[[ Excerpted text open ]]
It is usually desirable to have some overlap between consecutive windows to ensure that all signals are fully captured in at least one window. However, the step size should not be made unnecessarily small as this will increase the computational cost (since more spectrograms will have to be computed and examined by the classifier) without further gain in performance.

For the NARW upcall, which has a duration ranging from 1.0 to 1.5 seconds or so, an overlap of 1.5 seconds would appear to provide the optimal choice if we want to maximize the chances of detecting all the upcalls while not incurring any unnecessary computional costs.

5. Loading the test data, frame by frame¶

Ketos provides a handy class called AudioFrameLoader that helps us split the audio files into (overlapping) frames of equal length and load them one at the time. Moreover, this class can also convert the waveform into a spectrogram representation for us.

To initialize an instance of the AudioFrameLoader, we have to specify the path to the folder where the audio files are stored (path), the step size in seconds (step), and the spectrogram representation we want as output (repres). Thus,

In [7]:

audio_loader = AudioFrameLoader(path='./audio/', duration=spec_config['duration'], 
                                step=1.5, stop=False, representation=spec_config['type'], representation_params=spec_config)

The AudioFrameLoader class as an iterator protocol implemented to load the frames, one by one. It works like this,

In [8]:

first_spec = next(audio_loader) #load the first 3.0-s frame
second_spec = next(audio_loader) #load the second 3.0-s frame
# etc.

RuntimeWarning: Waveform padded with its own reflection to achieve required length to compute the stft. 112 samples were padded on the left and 0 samples were padded on the right

Let's take a quick peak at the two spectrograms we have just loaded,

In [9]:

first_spec.plot()
second_spec.plot()
plt.show()

We note that the first 1.5 seconds of the second spectrogram are identical to the last 1.5 seconds of the first spectrogram. (This can also be seen from the top time axis of the second spectrogram, which shows the offset relative to the start of the file.)

Using the next() method repeatedly, we can scan through the entire audio recordings. In order to know when to stop, we can use the num() method to determine how many frames there are in total,

In [10]:

print(audio_loader.num())

Another useful method is reset(), which resets the audio loader to the first frame.

In [11]:

audio_loader.reset()

6. Feeding the frames to the classifier¶

Now that we know how to load the frames, the next step is to feed them to the classifier. We can feed the frames one at the time using the run_on_instance method, like this

In [12]:

spec = next(audio_loader) #load a spectrogram
data = spec.get_data()    #extract the pixel values as a 2d array
output = model.run_on_instance(data) #pass the pixel values to the classifier
print(output) #print the classifier's output

2023-07-07 14:16:16.886041: I tensorflow/stream_executor/cuda/cuda_dnn.cc:368] Loaded cuDNN version 8101

(array([0]), array([0.6073958], dtype=float32))

Let's take a moment to inspect the output returned by the classifier. We see that the classifier has returned a tuple with two elements, array([0]) and array([0.64735734]); these are both arrays with length 1 and 32 floating point precision.
[[ Excerpted text closed ]]
Assigned task 1: According to the Ketos excerpt, how long does the NARW upcall last?
Assigned task 2: Please list everything the Ketos excerpt says must be specified when initializing an AudioFrameLoader.
The lines after this point are separate material and have no connection to the Ketos excerpt.
[[ Supplied material open ]]
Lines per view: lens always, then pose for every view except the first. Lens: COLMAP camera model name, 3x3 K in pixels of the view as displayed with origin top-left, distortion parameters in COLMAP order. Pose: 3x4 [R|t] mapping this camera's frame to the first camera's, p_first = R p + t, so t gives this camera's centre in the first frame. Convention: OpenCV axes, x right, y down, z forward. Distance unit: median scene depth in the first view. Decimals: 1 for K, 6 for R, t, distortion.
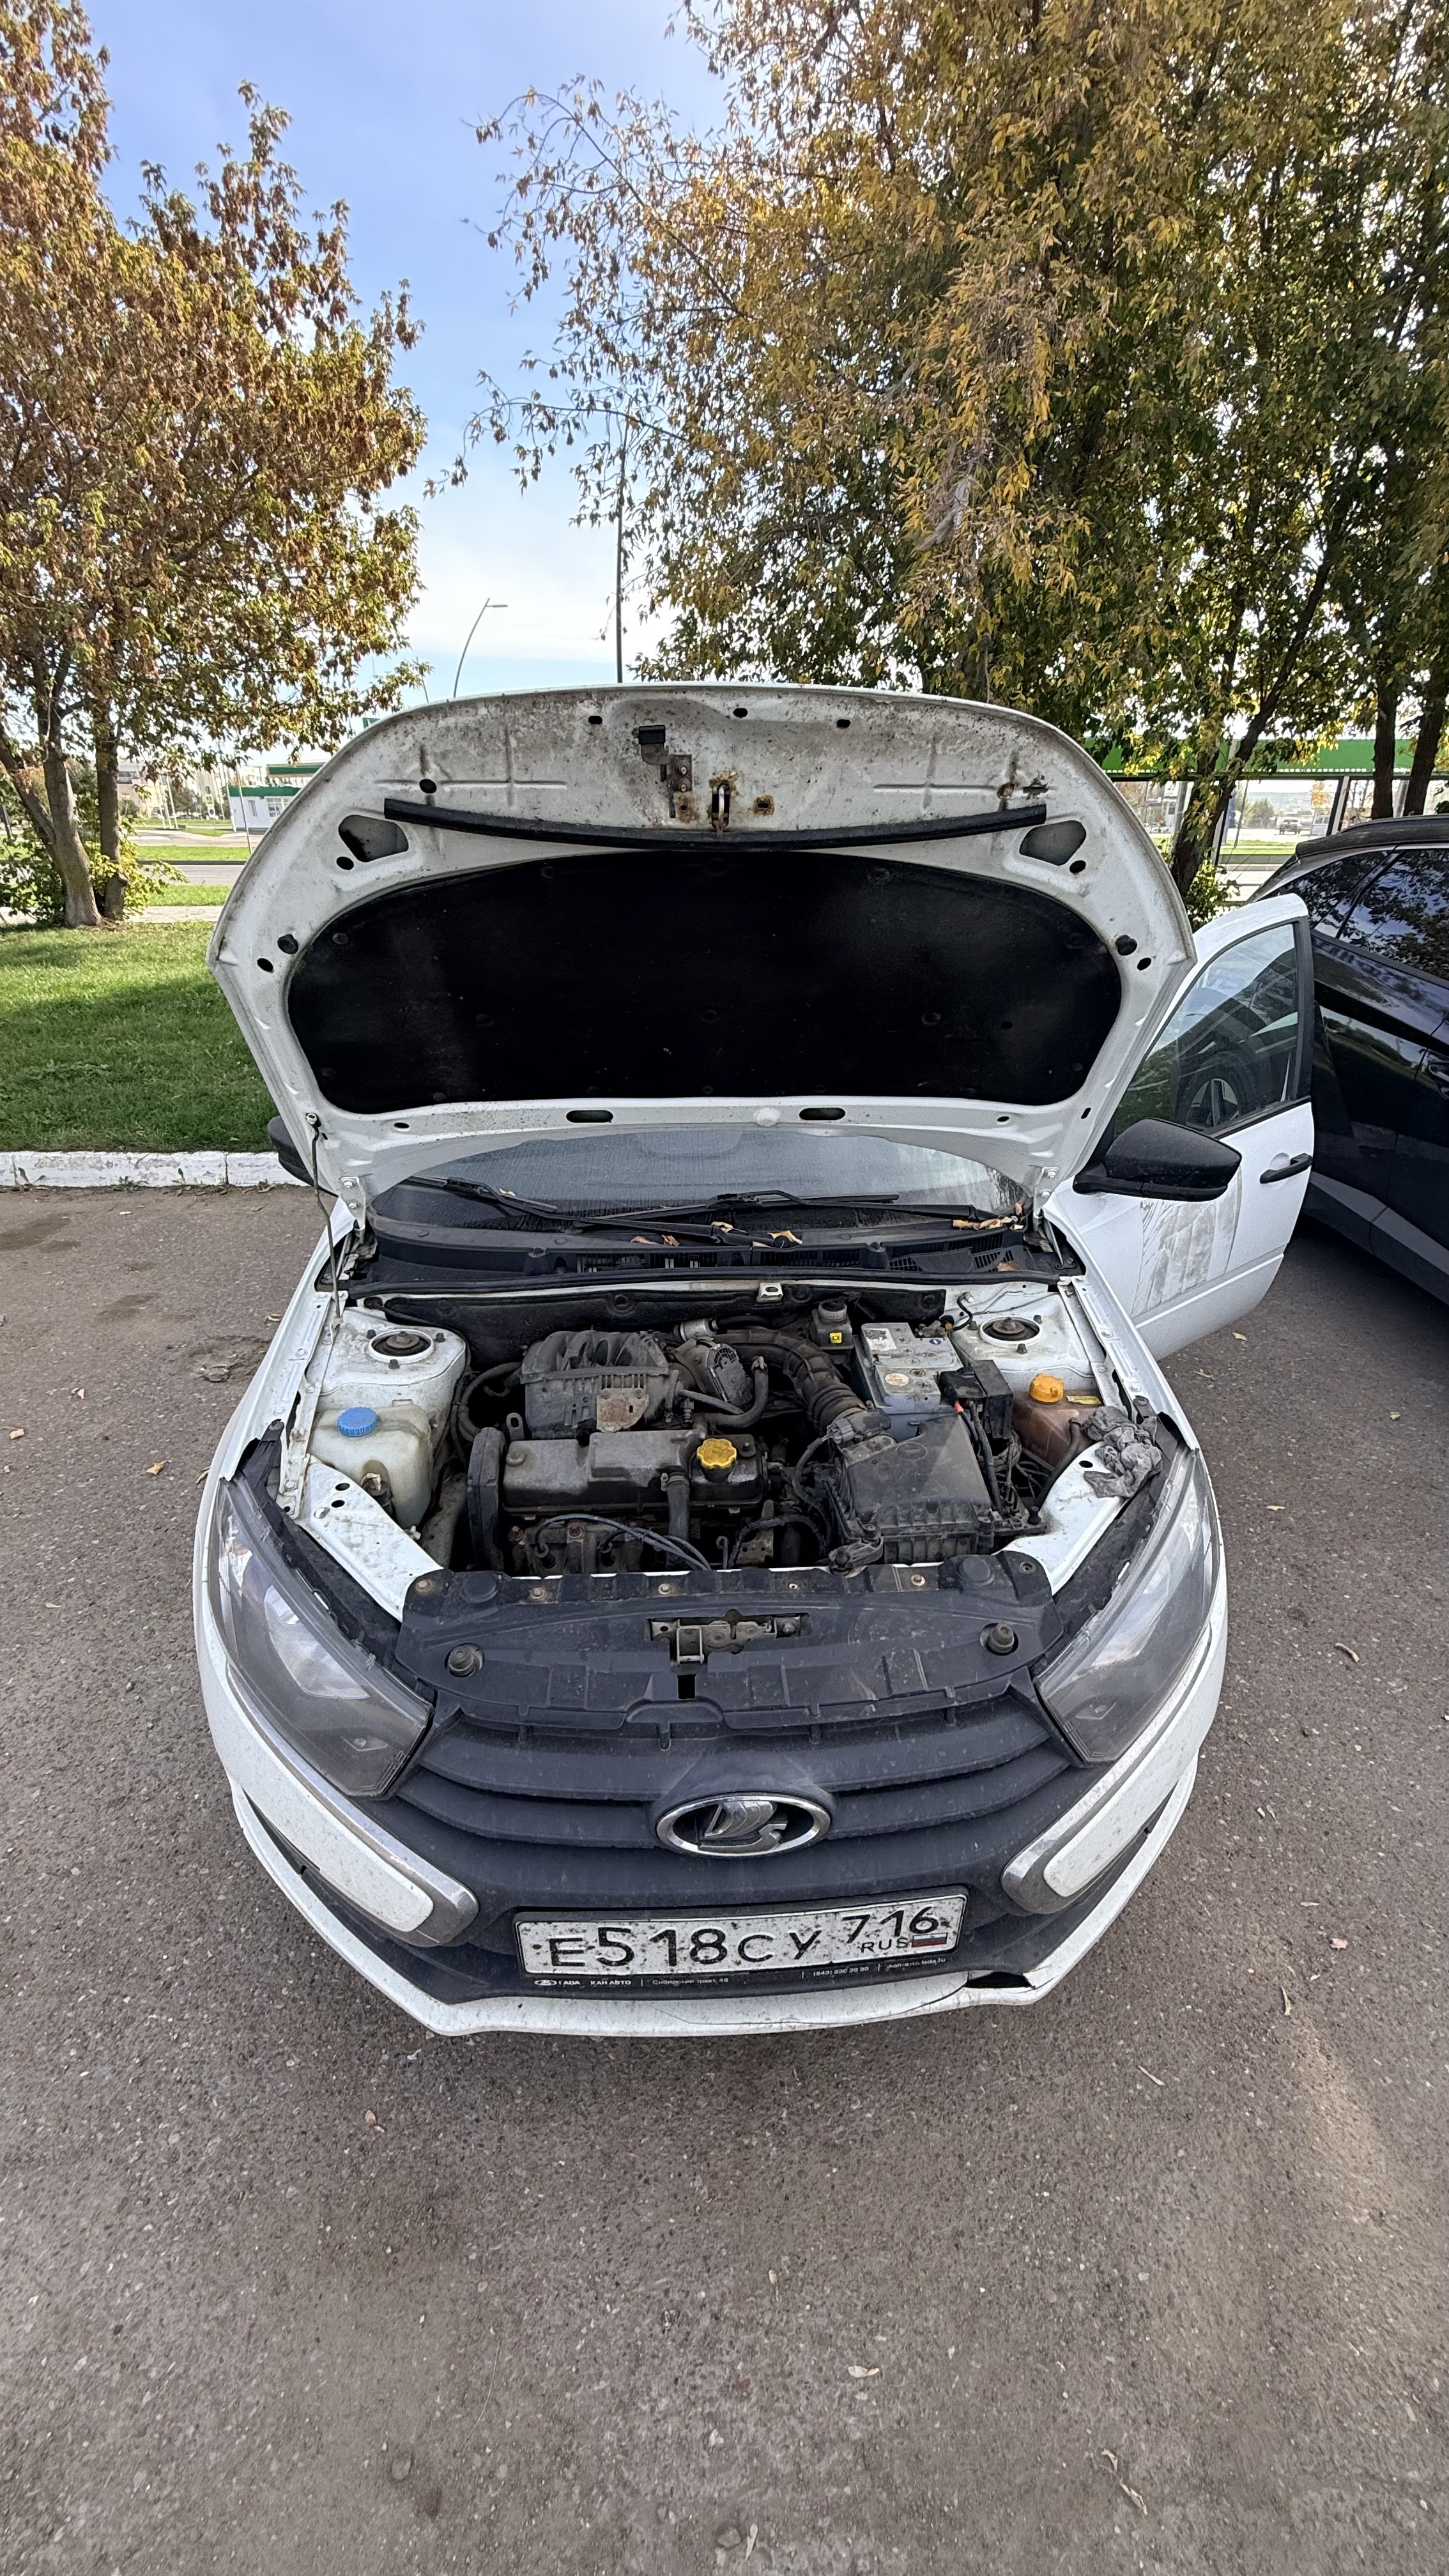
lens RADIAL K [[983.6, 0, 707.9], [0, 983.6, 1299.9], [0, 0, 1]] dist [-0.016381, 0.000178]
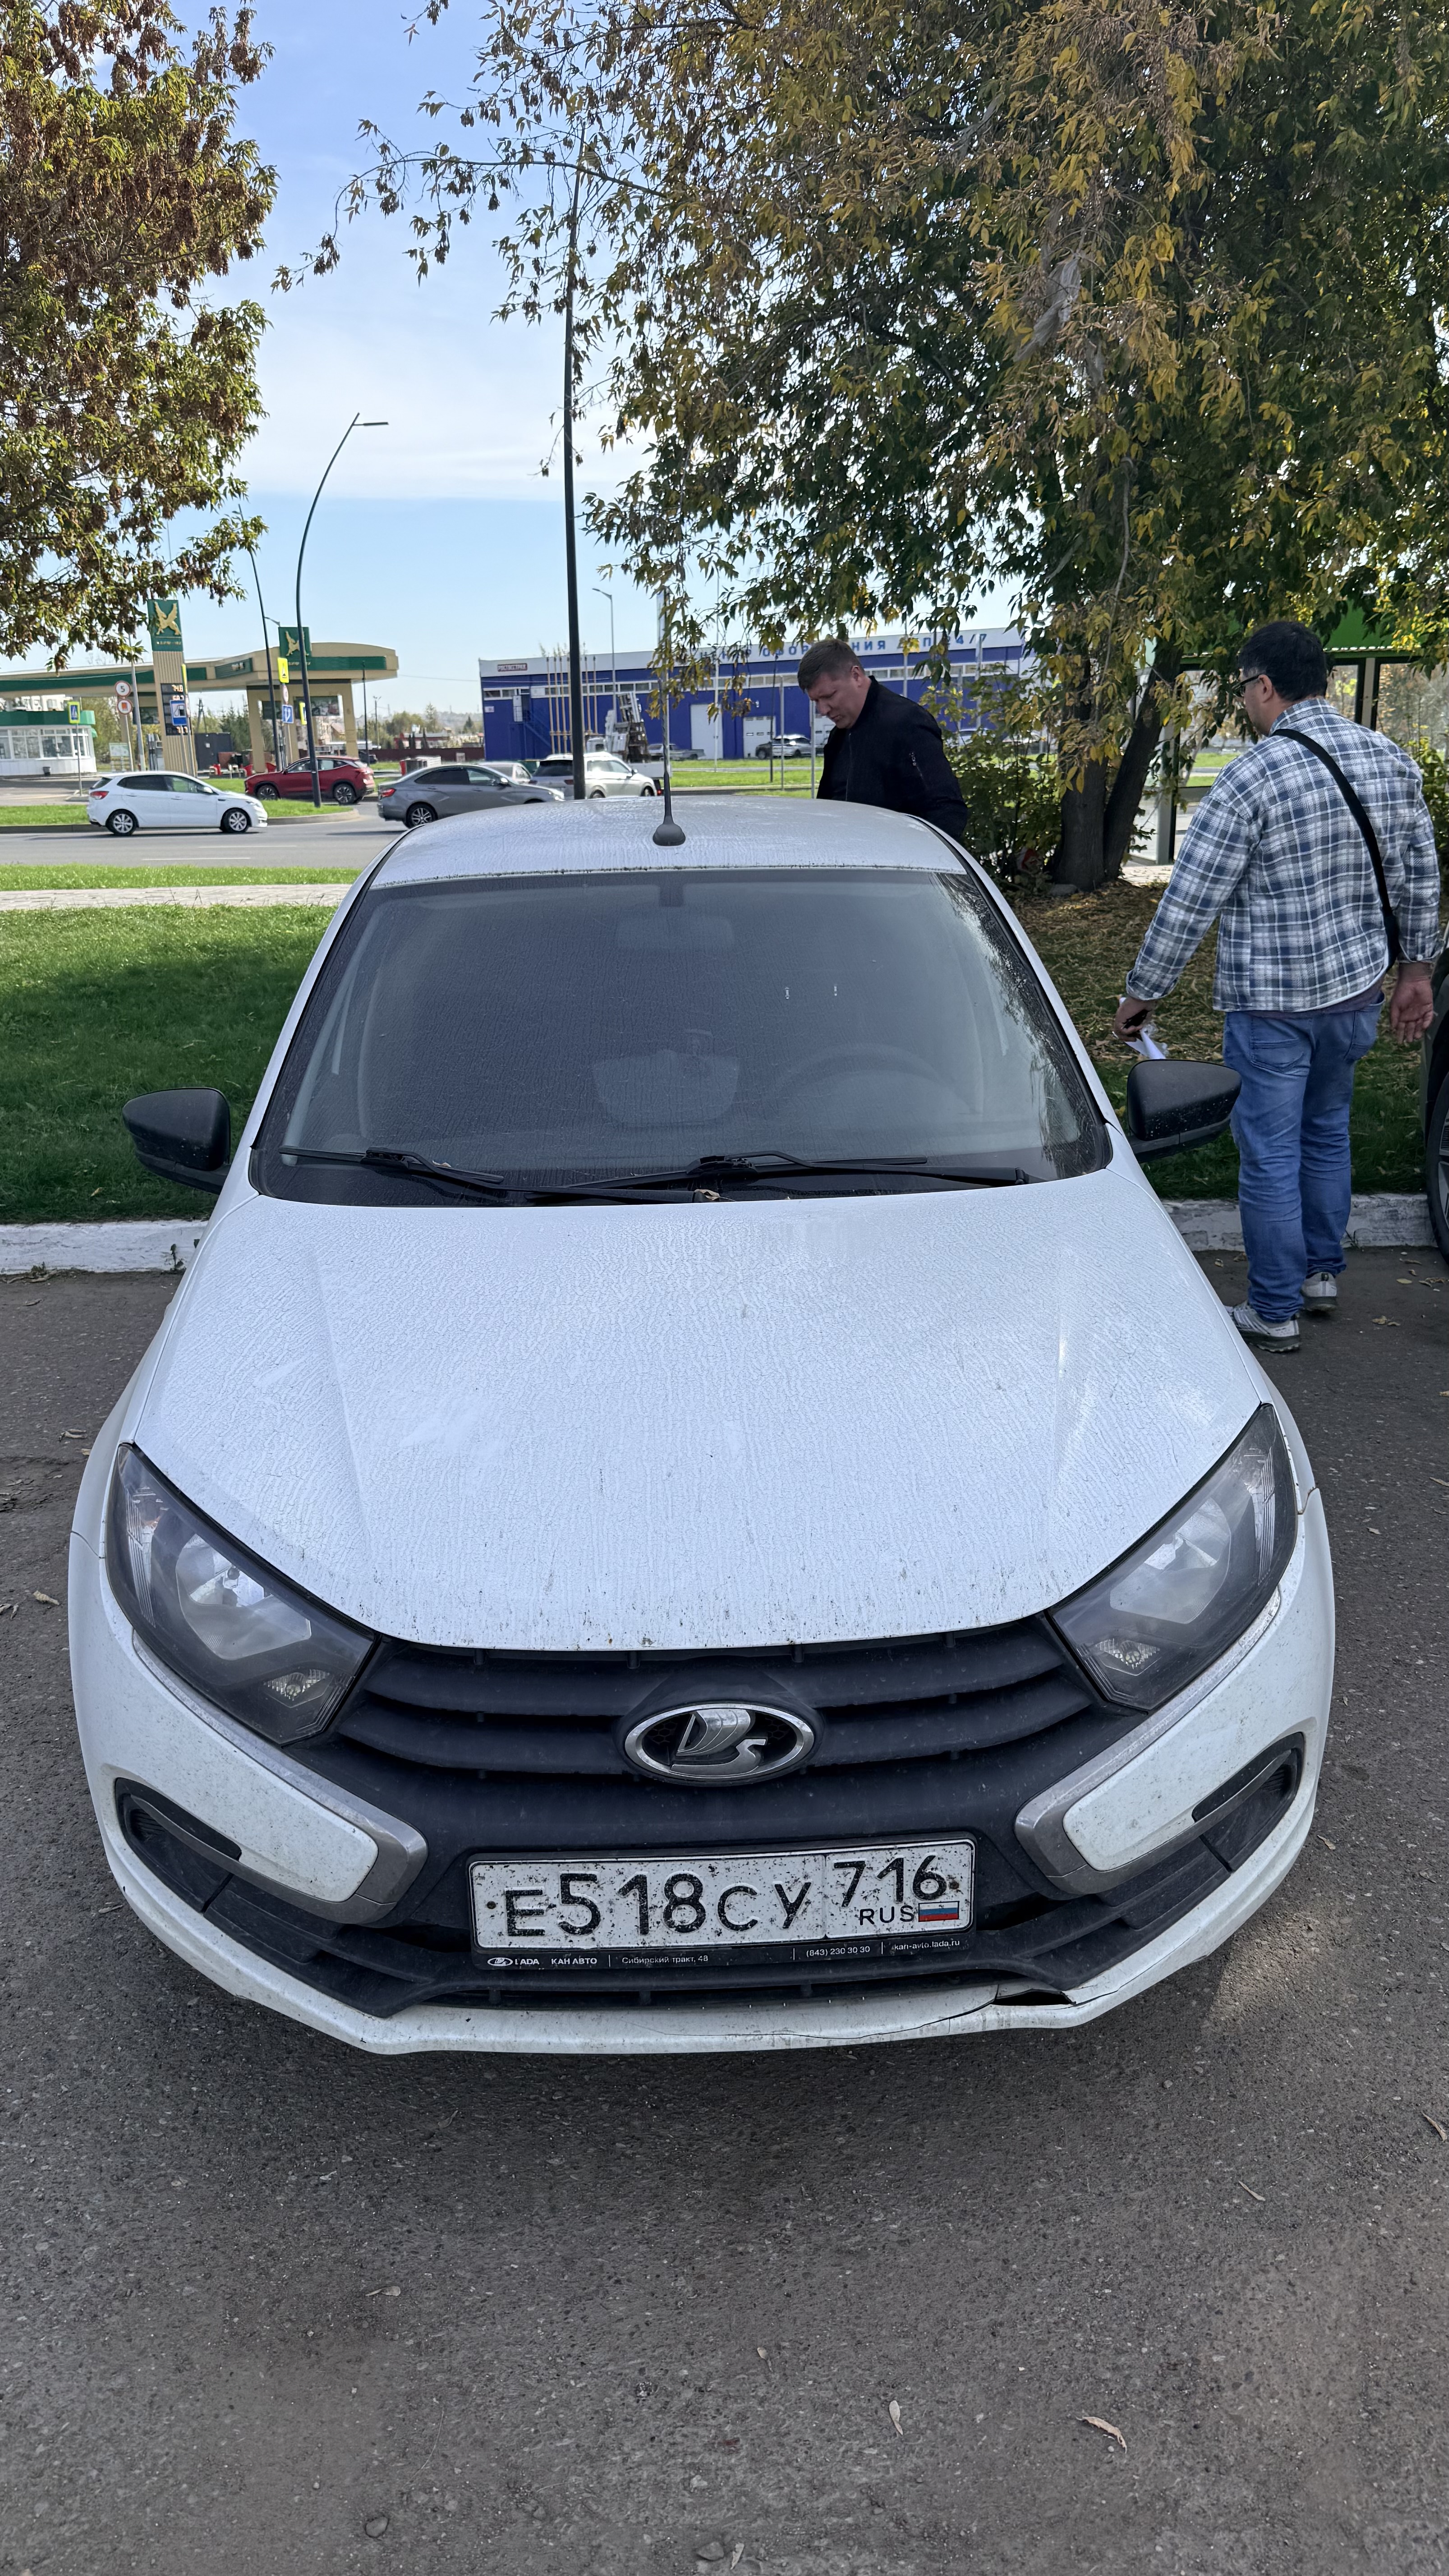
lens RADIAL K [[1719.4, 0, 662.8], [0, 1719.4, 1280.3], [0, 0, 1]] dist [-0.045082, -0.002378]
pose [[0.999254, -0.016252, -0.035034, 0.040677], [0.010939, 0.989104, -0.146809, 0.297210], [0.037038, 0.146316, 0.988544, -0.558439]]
[[ Supplied material closed ]]
Solution 1: About 1.0 to 1.5 seconds.

Solution 2:
- The path to the folder where the audio files are stored (path)
- The step size in seconds (step)
- The spectrogram representation wanted as output (repres)